How do I generalize a Parser which extracts values from tokens?


I'm creating a parser in Haskell for a simple language. The parser takes a list of tokens, generated by a separate tokenizer, and turns it into a structured tree. While I was writing this Parser, I came across a reoccurring pattern that I would like to generalize. Here are the relevant definitions:

--Parser Definition
data Parser a b = Parser { runParser :: [a] -> Maybe ([a], b) }

--Token Definition
data Token = TokOp    { getTokOp :: Operator }
           | TokInt   { getTokInt :: Int }
           | TokIdent { getTokIdent :: String }
           | TokAssign
           | TokLParen
           | TokRParen
   deriving (Eq, Show)

The parser also has instances defined for MonadPlus and all of its super classes. Here are two examples of the reoccurring Pattern I am trying to generalize:

-- Identifier Parser
identP :: Parser Token String
identP = Parser $ \input -> case input of
  TokIdent s : rest -> Just (rest, s)
  _                 -> Nothing

--Integer Parser
intP :: Parser Token Int
intP = Parser $ \input -> case input of
  TokInt n : rest -> Just (rest, n)
  _               -> Nothing

As you can see, these two examples are incredibly similar, yet I see no way generalize it. Ideally I would want some function of type extractToken :: ?? -> Parser Token a where a is the value contained by the token. I am guessing the solution involves >>=, but I am not experienced enough with Monads to figure it out. This also may be impossible, I am not sure.


Solution

  • It seems difficult to avoid at least some boilerplate.
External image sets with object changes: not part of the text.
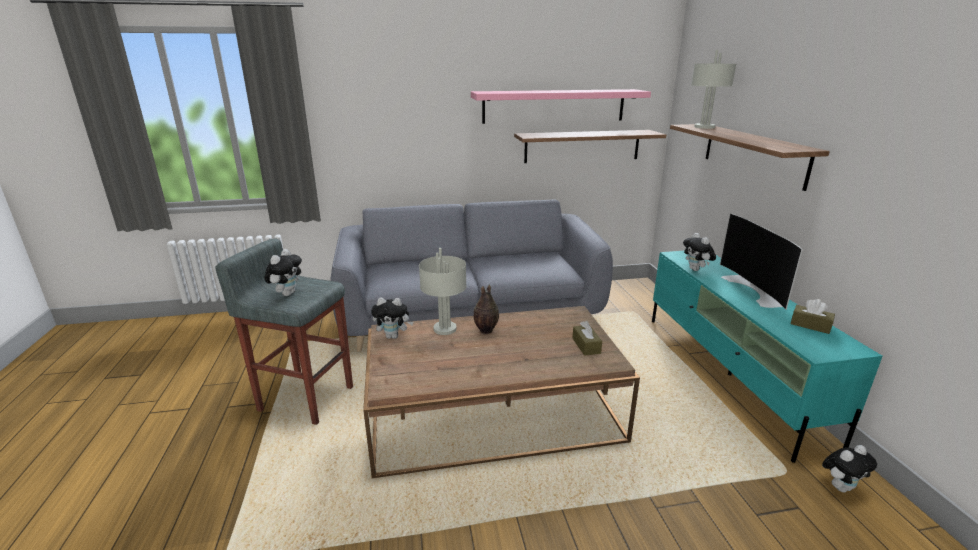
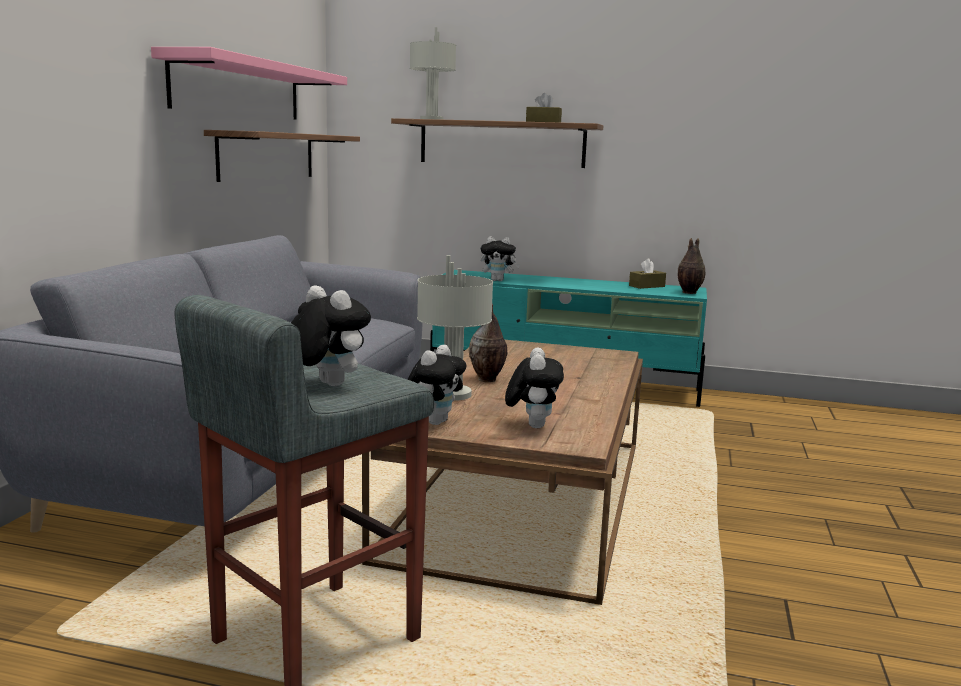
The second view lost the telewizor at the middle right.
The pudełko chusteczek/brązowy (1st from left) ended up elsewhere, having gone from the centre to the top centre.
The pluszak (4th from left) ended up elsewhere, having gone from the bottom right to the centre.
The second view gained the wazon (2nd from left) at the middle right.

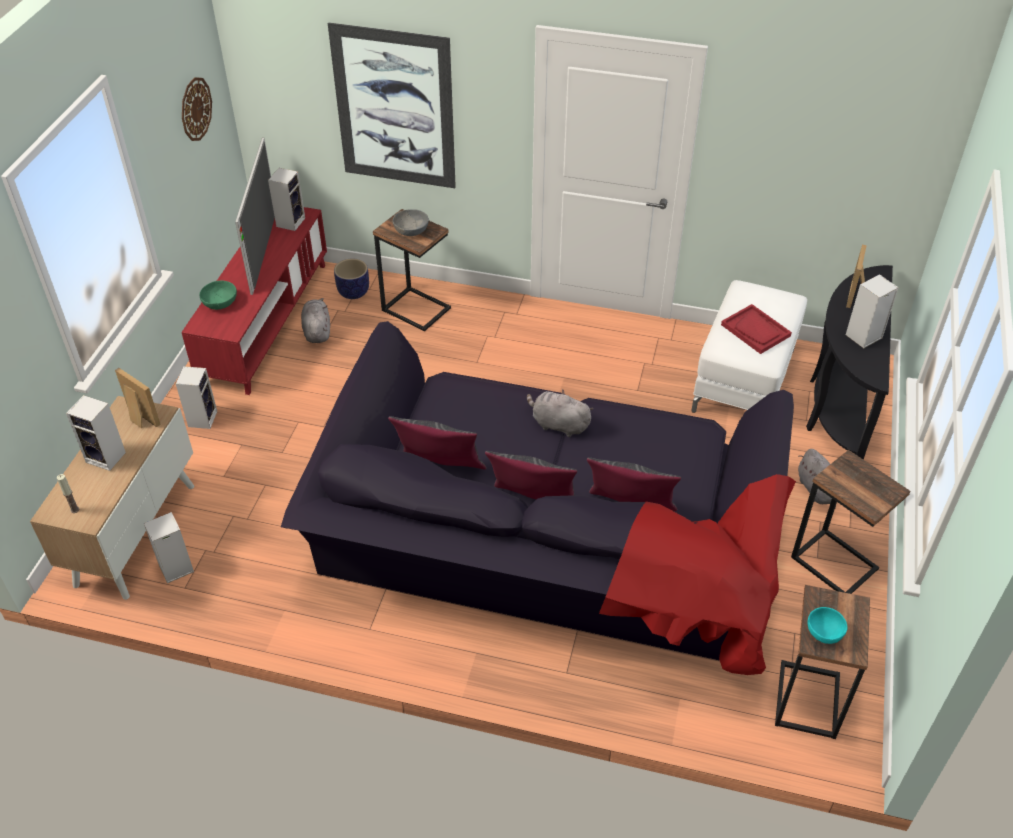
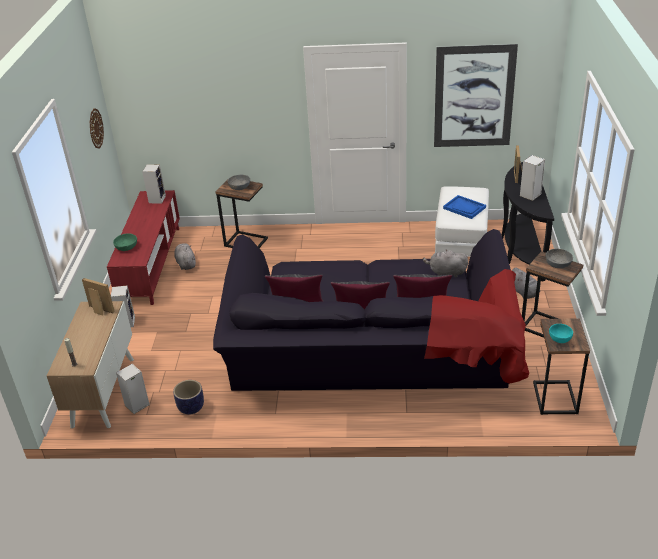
The obraz ended up elsewhere, having gone from the top centre to the top right.
The second view lost the telewizor at the top left.
The donica ended up elsewhere, having gone from the top centre to the bottom left.
What was the taca/czerwony at the middle right turned into the taca/niebieski at the middle right.
The pluszak/szary (2nd from left) ended up elsewhere, having gone from the centre to the middle right.
The second view lost the głośnik (1st from left) at the middle left.
The second view gained the miska/szary (2nd from left) at the middle right.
One simple approach is to manually define the field selectors to return Maybes:

    {-# LANGUAGE LambdaCase #-}
    
    data Token = TokOp Operator
               | TokInt Int
               | TokIdent String
               | TokAssign
               | TokLParen
               | TokRParen
       deriving (Eq, Show)
    
    getTokOp    = \case { TokOp x    -> Just x ; _ -> Nothing }
    getTokInt   = \case { TokInt x   -> Just x ; _ -> Nothing }
    getTokIdent = \case { TokIdent x -> Just x ; _ -> Nothing }
    

    and then the rest is:

    fieldP :: (Token -> Maybe a) -> Parser Token a
    fieldP sel = Parser $ \case tok:rest -> (,) rest <$> sel tok
                                []       -> Nothing
    
    opP    = fieldP getTokOp
    identP = fieldP getTokIdent
    intP   = fieldP getTokInt
    

    You could derive the getXXX selectors using Template Haskell or generics, though it's likely not worth it.